* **Task item**: Starting at the first line of the listing below, retype each line up to and including the one that contains "middle tip: (345, 248)". Leave pictures out.

* **Data shown**:
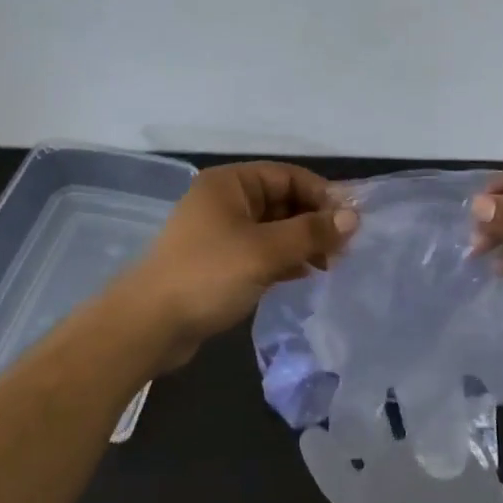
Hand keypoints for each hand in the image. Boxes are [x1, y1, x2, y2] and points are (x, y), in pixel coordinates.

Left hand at [120, 161, 357, 363]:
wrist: (149, 326)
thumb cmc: (208, 275)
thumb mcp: (265, 251)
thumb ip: (310, 232)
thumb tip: (353, 217)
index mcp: (230, 183)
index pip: (287, 176)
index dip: (322, 195)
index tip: (352, 220)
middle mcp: (224, 201)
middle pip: (281, 201)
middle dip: (314, 221)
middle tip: (345, 248)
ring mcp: (219, 233)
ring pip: (272, 229)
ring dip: (301, 242)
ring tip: (330, 265)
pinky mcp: (218, 263)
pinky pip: (260, 252)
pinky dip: (284, 260)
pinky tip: (305, 275)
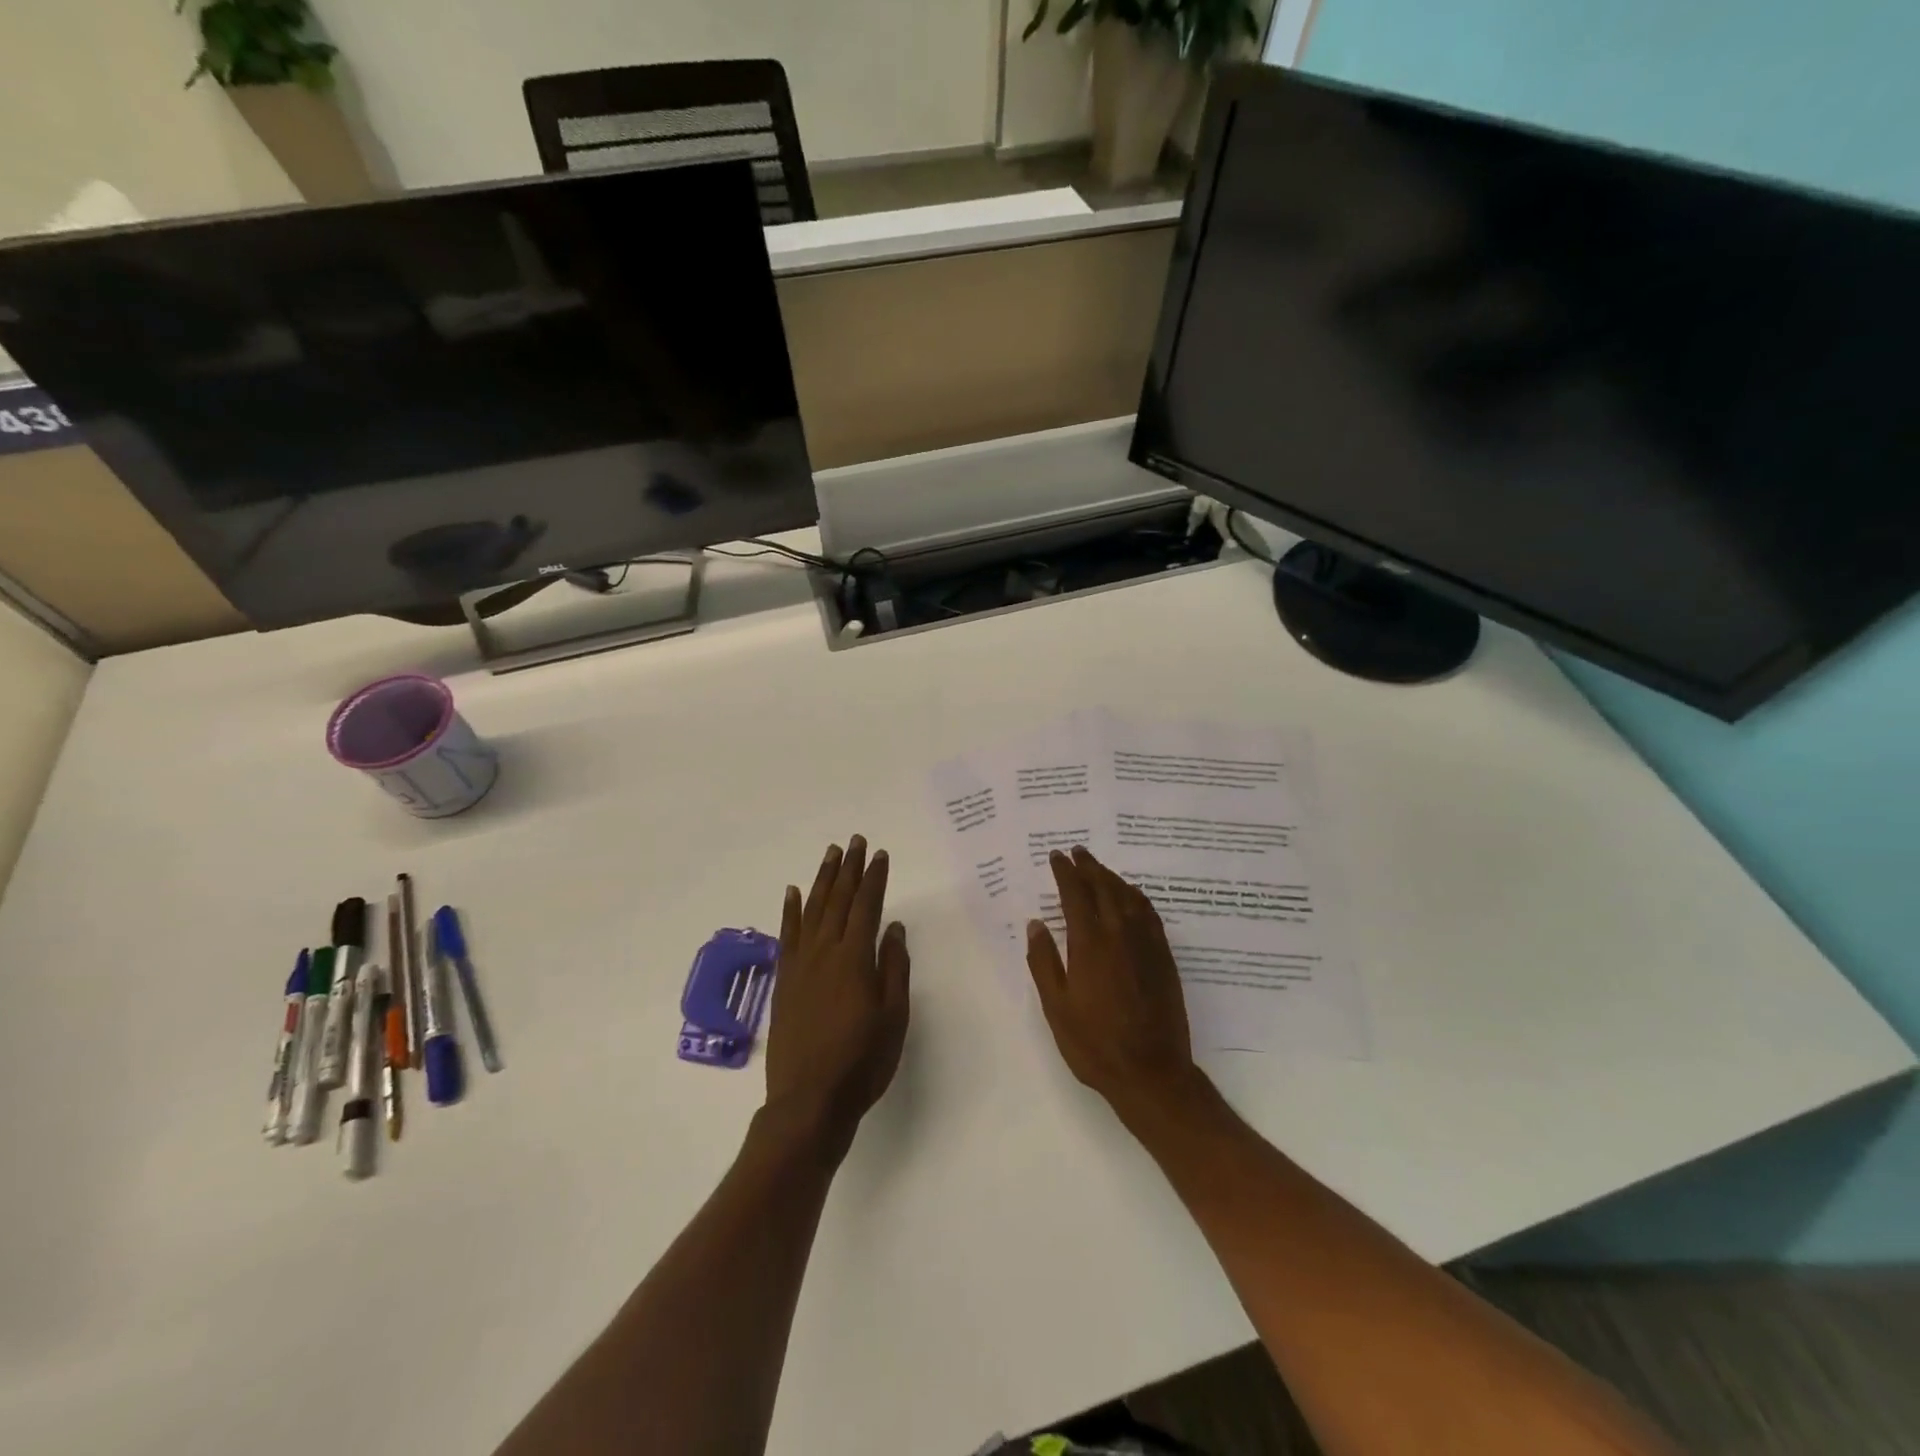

* **Solution**:
Hand keypoints for each hand in the image. Boxes are [x1, y1, x2, y2] and points are (x, y), in pixel coordinates.

Left hand at [120, 161, 357, 363]:
wrist: (149, 326)
thumb cmc: (208, 275)
thumb mcp: (265, 251)
thumb ip: (310, 232)
thumb tip: (353, 217)
index mcp: (230, 183)
index pip: (287, 176)
index dip: (322, 195)
index tip: (352, 220)
middle mcp: (224, 201)
middle pip: (281, 201)
middle dip: (314, 221)
middle tip: (345, 248)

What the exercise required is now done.